[Source information Boundary: Start]
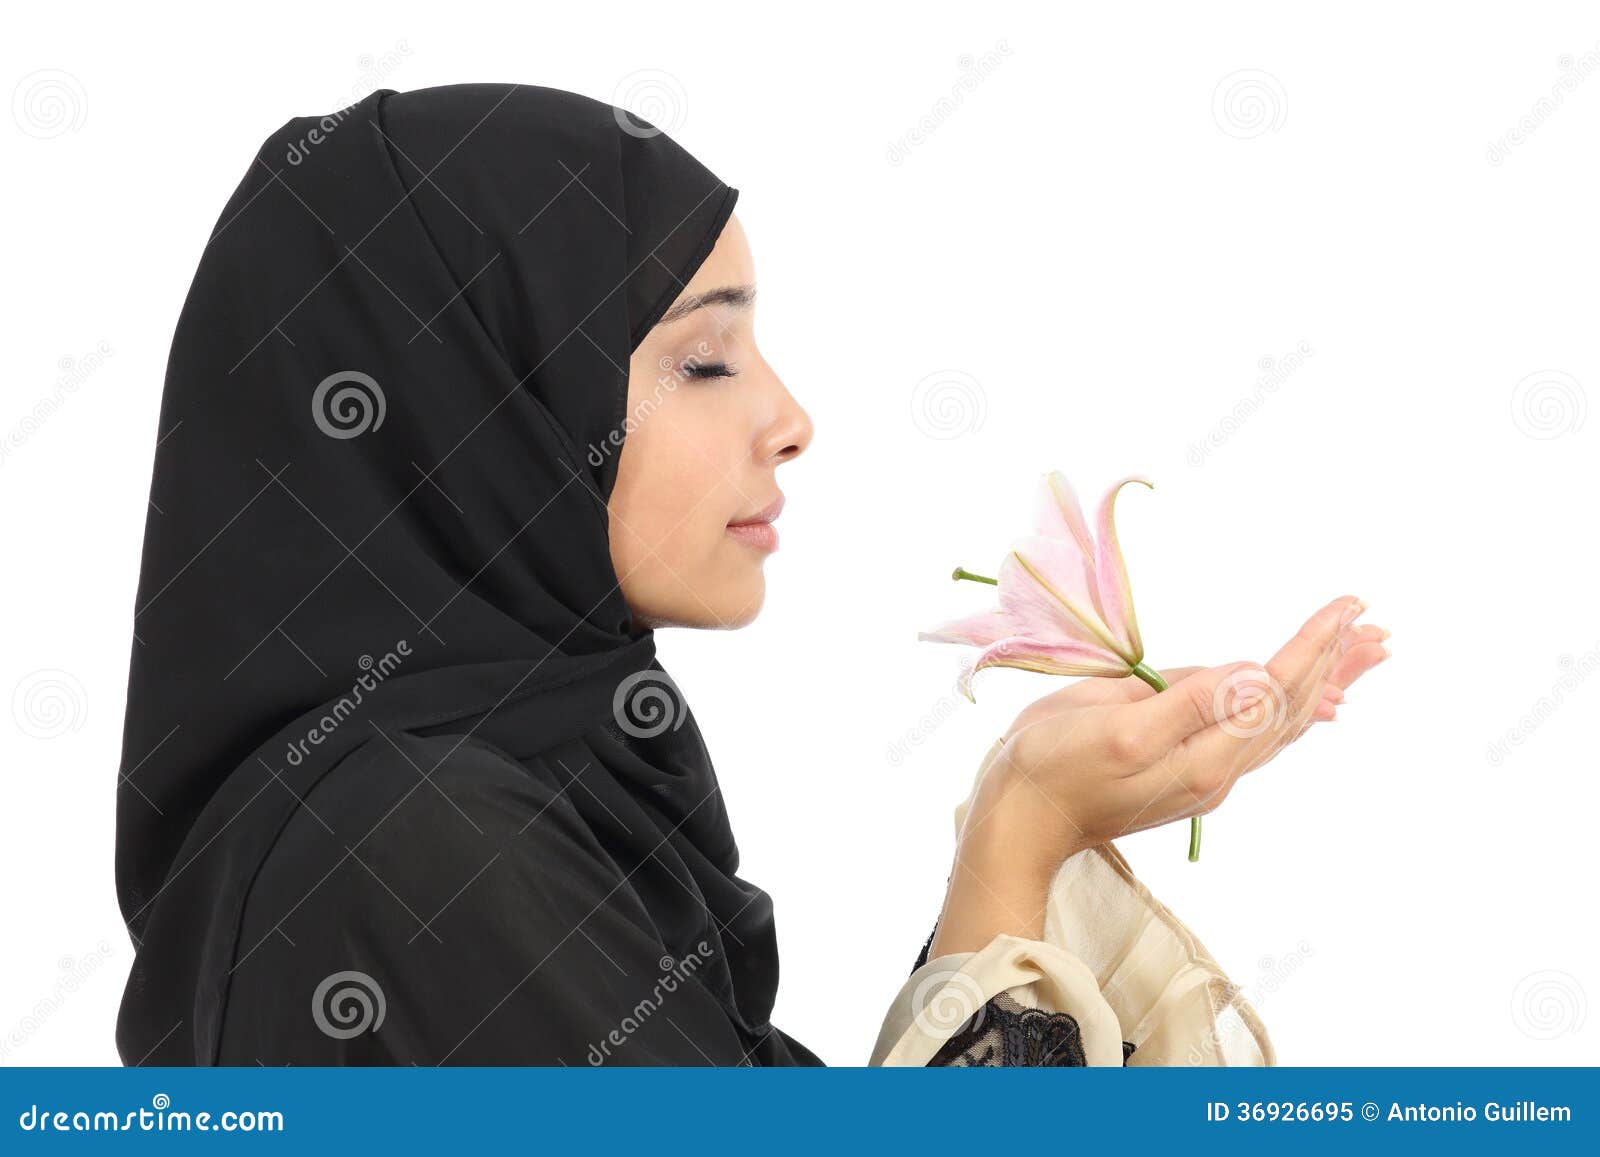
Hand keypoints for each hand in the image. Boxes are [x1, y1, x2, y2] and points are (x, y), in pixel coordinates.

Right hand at [927, 595, 1388, 958]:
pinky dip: (1291, 707)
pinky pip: (1256, 732)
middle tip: (1375, 624)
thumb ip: (1187, 703)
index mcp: (1206, 757)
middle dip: (1335, 662)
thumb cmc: (1056, 768)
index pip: (1276, 691)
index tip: (1347, 606)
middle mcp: (1218, 768)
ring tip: (1364, 651)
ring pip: (1281, 721)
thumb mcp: (1117, 730)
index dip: (1313, 646)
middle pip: (1293, 709)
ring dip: (1324, 682)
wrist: (1022, 819)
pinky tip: (1307, 701)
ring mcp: (1204, 770)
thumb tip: (1255, 674)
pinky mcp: (1185, 765)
[Source information Boundary: End]
◆ Directions
The data above must be reproduced exactly, without any of its pictures.

◆ Written solution
Hand keypoints for each hand in the image. Boxes are [x1, y1, x2, y2] and points are (x, y), in pixel coordinates.

Right hand at [927, 595, 1388, 958]:
pinky dip: (1291, 707)
pinky pip: (1256, 732)
middle tip: (1375, 624)
thumb ip: (1187, 703)
index mcp: (1206, 757)
middle dip: (1335, 662)
thumb cmc: (1056, 768)
index pip: (1276, 691)
index tip: (1347, 606)
middle mcp: (1218, 768)
ring tip: (1364, 651)
ring pip: (1281, 721)
thumb mcp: (1117, 730)
index dip: (1313, 646)
middle pip: (1293, 709)
ring dip: (1324, 682)
wrist: (1022, 819)
pinky tip: (1307, 701)
ring mcp: (1204, 770)
thumb tip: (1255, 674)
pinky mcp: (1185, 765)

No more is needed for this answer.